Applying for Ontario’s renovation tax credit
If you incurred eligible expenses between 2011 and 2016 but did not claim Ontario’s tax credit, you may be able to amend prior returns. Get in touch with your accountant to verify eligibility and make those changes.
British Columbia’s home renovation tax credit for seniors and persons with disabilities
British Columbia’s renovation tax credit is refundable and has been ongoing since 2012. Eligible homeowners can receive a credit for 10% of qualifying expenses, up to a maximum of $1,000 per year.
As with Ontario’s credit, you need to either be 65 and older, live with someone who is, or have a disability. The disability clause was introduced as of February 17, 2016.
The primary purpose of the renovations must also be to make your home safer. That qualifies expenses such as:
- Walk-in bathtubs.
- Lowering countertops and cabinets.
- Widening doors.
- Placing lever handles on doors.
Ineligible expenses would include those similar in intention to Ontario’s exclusions; aesthetic modifications, home maintenance, and more.
Applying for British Columbia’s renovation tax credit
Because this tax credit is ongoing, you can claim it on eligible expenses incurred at any point after April 1, 2012. Keep in mind that the expenses must be attached to the specific year return in which they were incurred.
Further, some aspects of the program (such as those intended to help people with disabilities) were not introduced until later years.
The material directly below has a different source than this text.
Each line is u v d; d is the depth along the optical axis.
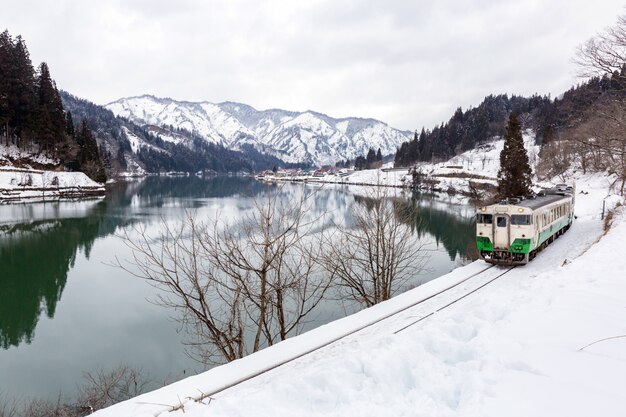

As such, you’ll need to work with an accountant to determine eligibility when claiming the credit retroactively.
Don’t qualify for home renovation tax credits? You can still save on renovations with Alpine Credits
As you can see, home renovation tax credits come with fairly strict eligibility requirements. If you don’t qualify for any of the credits we’ve discussed in this article, don’t panic! At Alpine Credits, we’ve been helping homeowners finance renovations responsibly for decades.
With a home equity loan from Alpine Credits, you’ll be able to cover renovation costs at very reasonable interest rates using the equity you’ve already built up in your home. The money is yours to use how you see fit, with no list of ineligible renovations to worry about.
While a loan is, of course, very different than a tax credit, competitive interest rates and monthly payments make our services every bit as useful to those who need a hand with paying for renovations.
Frequently asked questions
If you haven’t already claimed the federal home renovation tax credit, you’re out of luck. The program was only operational in 2009 and returns from that year lie beyond the 10-year range in which documents can be amended.
However, you may still apply for provincial renovation tax credits in subsequent years if you live in Ontario or British Columbia.
When people mention the renovation tax credit, they are generally referring to the federal program that ran during the 2009 tax year. However, there are provincial programs available in more recent tax years. These are offered in Ontario and British Columbia.